Science-fiction, oui, car c’est bien de cela dont il s’agit. Pas celle qui voit voler et / ou s’affronter des super héros en cape et collants dans toutes les déclinaisons possibles. Pas celle non plus où des robots géants transformables détruisent tout sur leur passage. Pas même celle dont les enjeux se transforment en questionnements éthiques et philosophiques fondamentaux, que l’on songe à Under the Skin de Jonathan Glazer ou à Ex Machina d’Alex Garldand. Non. De la science-fiction à échelle humaine. À l’ancienne. De la science-fiction qui permet de croire réellement au fameux « et si… » que trop de films se contentent de nous faire rentrer de force dans la gorge sans se soucier de vérité ou d’authenticité.

Si les cinémas de Clint Eastwood ou de Sam Mendes ont pu incarner, en leur temps, un néoclassicisme qui revisitaient les grands genres classiques hollywoodiens pour en assurer une forme de pérennité, celui de Jeff Nichols, ou de J.C. Chandor à sa suite (All is Lost, A Most Violent Year) représenterait plutôt un postclassicisme. Car si, comme dans le premier cas, tous les effets et traces de la postmodernité ont tout simplement été ignorés (et heureusement), les modèles semblent eux avoir changé. Non plus le grand Hollywood, mais le Nouvel Hollywood. Midnight Special ne s’en cache d’ailleurs pas, évoquant par ses scènes crépusculaires et sa tension construite par petites touches rigoureuses et discrètes Close Encounters of the Third Kind de Spielberg, par sa « poésie de l’épi de blé » les lumières caressantes et quasi-mystiques d’un Terrence Malick ou, par la musique subtile et inquiétante de David Wingo, les accompagnements sonores des œuvres de John Carpenter. Mais au-delà des effets de référence directs, c’est aussi un esprit de ce cinéma d’antan que Midnight Special évoque. Un esprit qui faisait primer l’artisanat de la confection et où, surtout, tous les moyens utilisés étaient mis au service de ce qui arrivait à l’humain. Non que la dimension surnaturelle de Midnight Special ne soit pas importante ou soignée, mais c’est avec une délicatesse, une intelligence et une retenue formidables qu’elle est traitée (que l’on songe à ce tapis d’herbe s’inclinant magiquement ou à l’interrogatoire du petit garçon par un agent spécial du FBI, interprété avec finesse et humour par Adam Driver). Et c’est  alors, parce que l’étrange et le fantastique n’existent pas uniquement pour eux-mêmes mais servent principalement d’arrière-plan, que le véritable enjeu de Midnight Special, celui-là même qui semble préoccuper Nichols depuis Shotgun Stories, Take Shelter et Mud – c’est-à-dire le désir de protection, animal et trouble, que l’homme ressent pour l’Autre (quel qu’il soit) – peut prendre toute la place.

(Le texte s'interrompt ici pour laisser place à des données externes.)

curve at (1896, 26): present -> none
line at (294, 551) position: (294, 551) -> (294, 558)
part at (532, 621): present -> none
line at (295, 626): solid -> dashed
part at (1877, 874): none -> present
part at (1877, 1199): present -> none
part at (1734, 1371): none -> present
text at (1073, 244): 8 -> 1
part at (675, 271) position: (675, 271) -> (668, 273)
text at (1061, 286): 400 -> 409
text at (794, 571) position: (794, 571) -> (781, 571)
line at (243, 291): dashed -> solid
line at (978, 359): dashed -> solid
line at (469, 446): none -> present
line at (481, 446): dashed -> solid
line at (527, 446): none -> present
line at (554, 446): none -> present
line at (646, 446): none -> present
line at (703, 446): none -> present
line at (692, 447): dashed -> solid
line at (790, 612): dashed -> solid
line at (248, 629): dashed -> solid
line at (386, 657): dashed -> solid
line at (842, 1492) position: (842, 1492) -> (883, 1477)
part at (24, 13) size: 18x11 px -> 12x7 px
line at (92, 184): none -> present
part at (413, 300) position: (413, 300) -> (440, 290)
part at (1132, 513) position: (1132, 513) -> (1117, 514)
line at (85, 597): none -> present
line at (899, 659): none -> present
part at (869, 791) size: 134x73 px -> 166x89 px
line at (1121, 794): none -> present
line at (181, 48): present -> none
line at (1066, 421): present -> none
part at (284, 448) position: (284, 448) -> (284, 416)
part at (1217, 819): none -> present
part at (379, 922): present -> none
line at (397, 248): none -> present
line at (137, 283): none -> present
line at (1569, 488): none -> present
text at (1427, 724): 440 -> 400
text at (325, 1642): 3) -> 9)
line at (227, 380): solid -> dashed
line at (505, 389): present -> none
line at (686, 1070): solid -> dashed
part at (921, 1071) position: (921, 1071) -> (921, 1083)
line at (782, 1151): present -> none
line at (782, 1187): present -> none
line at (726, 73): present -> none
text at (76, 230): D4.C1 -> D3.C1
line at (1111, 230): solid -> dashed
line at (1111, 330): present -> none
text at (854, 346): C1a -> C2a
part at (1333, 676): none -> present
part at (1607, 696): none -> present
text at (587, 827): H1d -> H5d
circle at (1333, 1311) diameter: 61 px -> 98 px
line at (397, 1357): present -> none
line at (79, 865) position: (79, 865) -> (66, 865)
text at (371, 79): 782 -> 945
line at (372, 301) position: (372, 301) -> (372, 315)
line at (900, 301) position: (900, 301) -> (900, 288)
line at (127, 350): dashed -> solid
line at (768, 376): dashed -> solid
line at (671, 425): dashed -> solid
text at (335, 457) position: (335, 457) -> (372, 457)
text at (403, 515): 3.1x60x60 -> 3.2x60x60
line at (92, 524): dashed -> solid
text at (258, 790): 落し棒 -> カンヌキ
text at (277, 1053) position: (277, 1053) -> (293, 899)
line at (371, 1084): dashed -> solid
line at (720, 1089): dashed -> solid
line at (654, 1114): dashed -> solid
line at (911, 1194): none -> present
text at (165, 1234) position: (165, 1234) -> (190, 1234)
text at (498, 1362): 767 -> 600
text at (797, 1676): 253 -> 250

Dosé, équilibré à la perfection, sobre et d’une maîtrise hallucinante, Midnight Special nous rappelle ainsi une simple leçon bizarrement balayée sous le tapis par un pan bien trop important du cinéma contemporain : ce qui compte, ce n’est pas le tape-à-l’œil, mais bien le récit. D’abord et avant tout le récit. Et c’est de cette façon, ainsi que par un regard final de Michael Shannon, qui joue le père de ce petit garçon, que l’on n’est pas prêt d’oublier, que ce film à la construction dramatique en crescendo imparable parvient à bouleverser. Simplement. Presque subrepticement.